We recently reported in the phase 3 PANAMO trial that selectively blocking
complement 5a (C5a) with
vilobelimab led to improved survival in
critically ill COVID-19 patients. C5a is an important contributor to the innate immune system and can also activate the coagulation system. High C5a levels have been reported in severely ill
COVID-19 patients and correlate with disease severity and mortality. Previously, we assessed the potential benefit and safety of
vilobelimab in severe
COVID-19 patients. In the current substudy of the phase 2 PANAMO trial, we aim to explore the effects of
vilobelimab on various
biomarkers of
inflammation and coagulation.
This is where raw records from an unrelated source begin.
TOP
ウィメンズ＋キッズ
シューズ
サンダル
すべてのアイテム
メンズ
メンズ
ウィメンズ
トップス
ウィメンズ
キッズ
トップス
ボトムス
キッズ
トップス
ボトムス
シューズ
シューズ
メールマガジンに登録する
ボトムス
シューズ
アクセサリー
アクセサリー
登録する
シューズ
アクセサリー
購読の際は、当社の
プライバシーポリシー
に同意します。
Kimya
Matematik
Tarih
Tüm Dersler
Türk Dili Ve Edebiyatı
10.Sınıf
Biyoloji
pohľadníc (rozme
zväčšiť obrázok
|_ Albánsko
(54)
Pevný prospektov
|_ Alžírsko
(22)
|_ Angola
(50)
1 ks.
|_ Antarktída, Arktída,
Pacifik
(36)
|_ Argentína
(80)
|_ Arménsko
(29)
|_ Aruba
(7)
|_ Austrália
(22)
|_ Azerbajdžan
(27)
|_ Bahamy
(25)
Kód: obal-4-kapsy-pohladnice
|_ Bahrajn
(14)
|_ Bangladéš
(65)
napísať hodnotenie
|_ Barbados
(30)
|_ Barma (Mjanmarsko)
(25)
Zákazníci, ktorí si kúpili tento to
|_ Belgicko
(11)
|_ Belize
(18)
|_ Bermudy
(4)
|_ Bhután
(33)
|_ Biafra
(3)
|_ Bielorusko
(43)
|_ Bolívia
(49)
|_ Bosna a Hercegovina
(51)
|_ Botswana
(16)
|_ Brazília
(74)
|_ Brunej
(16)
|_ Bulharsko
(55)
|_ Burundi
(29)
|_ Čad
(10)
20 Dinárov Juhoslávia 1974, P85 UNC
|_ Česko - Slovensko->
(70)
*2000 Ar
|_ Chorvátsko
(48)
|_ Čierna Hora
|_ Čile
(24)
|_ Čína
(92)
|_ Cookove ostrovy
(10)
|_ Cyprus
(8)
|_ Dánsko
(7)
Between March 31 and April 24, 2020, 17 patients with severe
COVID-19 pneumonia were enrolled in an exploratory, open-label, randomised phase 2 trial. Blood markers of
complement, endothelial activation, epithelial barrier disruption,
inflammation, neutrophil activation, neutrophil extracellular trap (NET) formation and coagulopathy were measured using
enzyme-linked
immunosorbent assay (ELISA) or utilizing the Luminex platform. During the first 15 days after inclusion, change in
biomarker concentrations between the two groups were modelled with linear mixed-effects models with spatial splines and compared. Eight patients were randomized to
vilobelimab treatment plus best supportive care (BSC) and nine patients were randomized to BSC only. A significant decrease over time was seen in the
vilobelimab plus BSC group for C5a compared to the BSC only group (p < 0.001). ADAMTS13 levels decreased over time in the BSC only group compared to the
vilobelimab plus BSC group (p < 0.01) and
interleukin-8 (IL-8) levels were statistically more suppressed in the
vilobelimab plus BSC group compared to the BSC group (p = 0.03). Our preliminary results show that C5a inhibition decreases the inflammatory response and
hypercoagulability, which likely explains the beneficial effect of
vilobelimab in severe
COVID-19 patients. Validation of these results in a larger sample size is warranted.